Page:Earle, Liberty to Trade as Buttressed by National Law, 1909 51.jpg

From Wikisource
Jump to navigation Jump to search
This page has been proofread, but needs to be validated.

CHAPTER VIII

Restraints Through Invading Liberty

There are certain rights which the Constitution of the United States protects from State invasion—they are many;—but a few which it especially cherishes by protecting them from both State and individual invasion. Broadly speaking, general inherent rights are of the former class, while those which originate in the Constitution itself are alone of the latter. I am not attempting to state this with exactness, or that it may be definitely relied upon, but as a view generally and alone for another purpose. Now, while "liberty" is of the former class, liberty to engage in national trade is of the select few in the higher class coming under the direct protection of the national law, no matter by whom invaded.

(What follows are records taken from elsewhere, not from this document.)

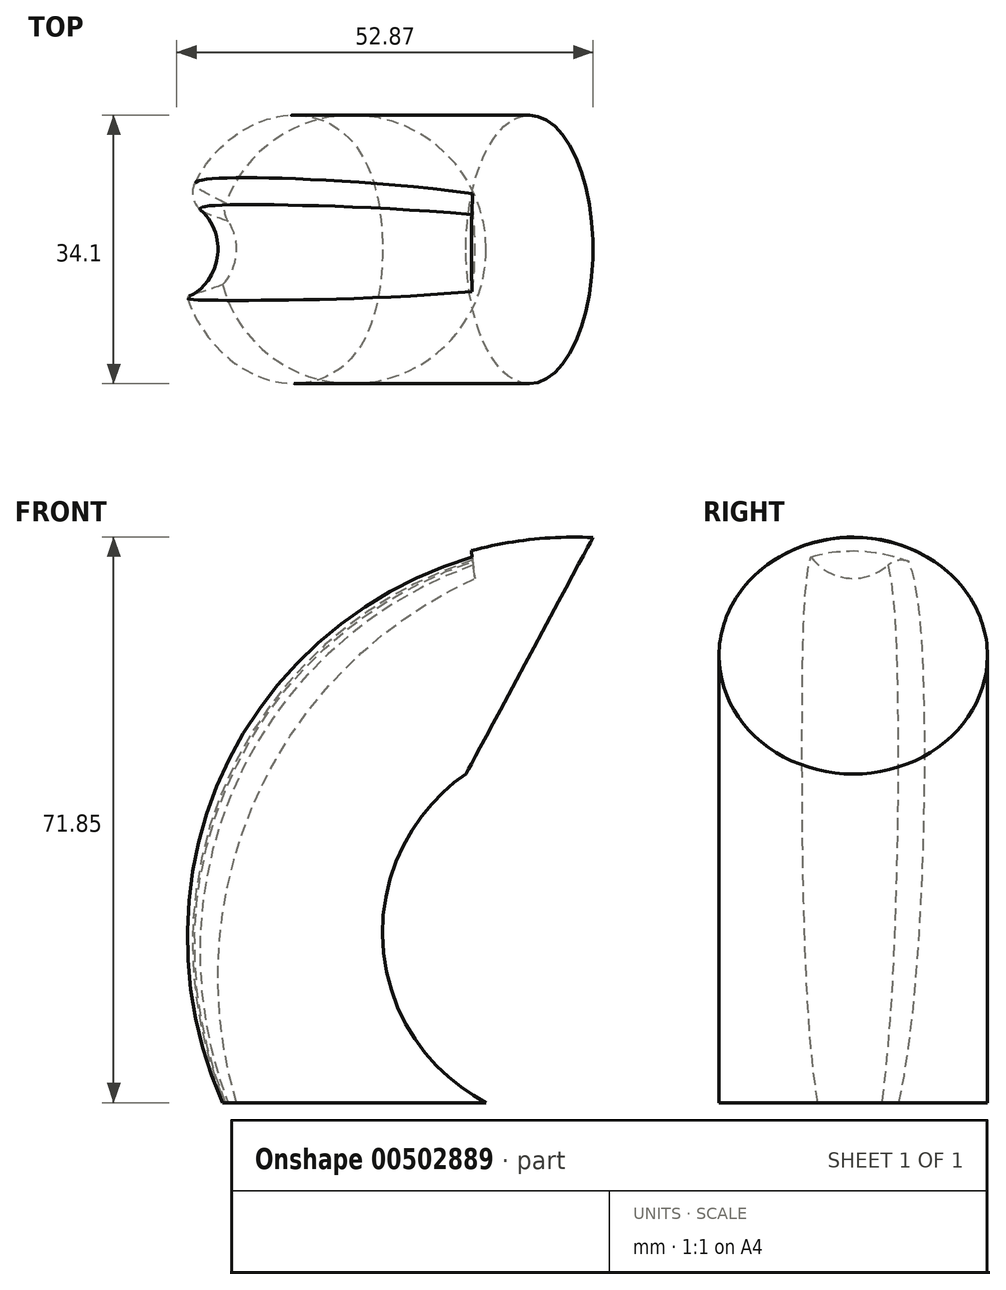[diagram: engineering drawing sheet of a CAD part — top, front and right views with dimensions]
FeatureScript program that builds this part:
annotation { "Feature Type Name" : "Feature", "Feature Type Description" : "" }
export const myFeature = defineFeature(function(context is Context, id is Id, definition is map)
    precondition{}
    {
        {
            var Q0;
            Q0=qCreatedBy(makeId("Top.planeOp"),FACE);
            var sketch = newSketch(context, id + "F0", { "sketchPlane" : qUnion([Q0])});
            skCircle(sketch, "E0", {"center": v(0, 0) * mm, "radius": 17.05 * mm});
            skSolve(sketch);
        }
        {
            var Q0;
            Q0=qCreatedBy(makeId("Front.planeOp"),FACE);
            var sketch = newSketch(context, id + "F1", { "sketchPlane" : qUnion([Q0])});
            skArc(sketch, "E1", {"start": v(22.55, 56.78) * mm, "mid": v(-4.83, 34.78) * mm, "end": v(0, 0) * mm});
            skSolve(sketch);
        }
        {
            var Q0;
            Q0=makeQuery(id+"F0.imprint","IMPRINT",FACE,{"disambiguationData":[TD([[makeQuery(id+"F0.imprint","IMPRINT",EDGE,{"derivedFrom":sQuery(id+"F0.wireOp",EDGE,"E0")}),1.0]])]});
            var Q1;
            Q1=sQuery(id+"F1.wireOp",EDGE,"E1");
            sweep(context, id + "F2", {"profiles" : qUnion([Q0]), "path" : qUnion([Q1])});
        }
        {
            var Q0;
            Q0=qCreatedBy(makeId("Top.planeOp"),FACE);
            var sketch = newSketch(context, id + "F3", { "sketchPlane" : qUnion([Q0])});
            skCircle(sketch, "E2", {"center": v(-21.24, 0) * mm, "radius": 6.58 * mm});
            skSolve(sketch);
        }
        {
            var Q0;
            Q0=qCreatedBy(makeId("Front.planeOp"),FACE);
            var sketch = newSketch(context, id + "F4", { "sketchPlane" : qUnion([Q0])});
            skArc(sketch, "E3", {"start": v(14.75, 73.12) * mm, "mid": v(-16.98, 43.33) * mm, "end": v(-21.24, 0) * mm});
            skSolve(sketch);
        }
        {
            var Q0;
            Q0=makeQuery(id+"F3.imprint","IMPRINT",FACE,{"disambiguationData":[TD([[makeQuery(id+"F3.imprint","IMPRINT",EDGE,{"derivedFrom":sQuery(id+"F3.wireOp",EDGE,"E2")}),1.0]])]});
            var Q1;
            Q1=sQuery(id+"F4.wireOp",EDGE,"E3");
            sweep(context, id + "F5", {"operationType" : NewBodyOperationType.REMOVE, "profiles" : qUnion([Q0]), "path" : qUnion([Q1])});
        }
        {
            var Q0;
            Q0=makeQuery(id+"F5.boolean.opBoolean","INTERSECT",EDGE,{"disambiguationData":[OD(1.0)],"derivedFrom":[makeQuery(id+"F2.opSweep","SWEPT_FACE",FACE,{"disambiguationData":[OSD([sQuery(id+"F0.wireOp",EDGE,"E0"),sQuery(id+"F1.wireOp",EDGE,"E1")])]}),makeQuery(id+"F5.opSweep","SWEPT_FACE",FACE,{"disambiguationData":[OSD([sQuery(id+"F3.wireOp",EDGE,"E2"),sQuery(id+"F4.wireOp",EDGE,"E3")])]})]});
            fillet(context, id + "F6", {"entities" : qUnion([Q0]), "radius" : 2.54 * mm, "tangentPropagation" : true, "allowEdgeOverflow" : false});
        }
    });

While the Constitution leaves the great body of liberty to the protection of the States, except where invaded by the States, it also recognizes it as an "inalienable" right, and protects it even from the States themselves. It can, therefore, in no degree be doubted that liberty is a right of every citizen of the United States. But what is liberty? Simply "the power of election or free choice." "In this consists freedom, viz: in our being able to act or not to act as we shall choose or will."[1] As at common law, no invasion of "free discretion," that is, liberty to engage in one's own unsold trade,[2] is ever


  1. Locke, H. U. ii, xxi, 27.
  2. Ipswich Tailor's Case, 2 Coke R. 53a.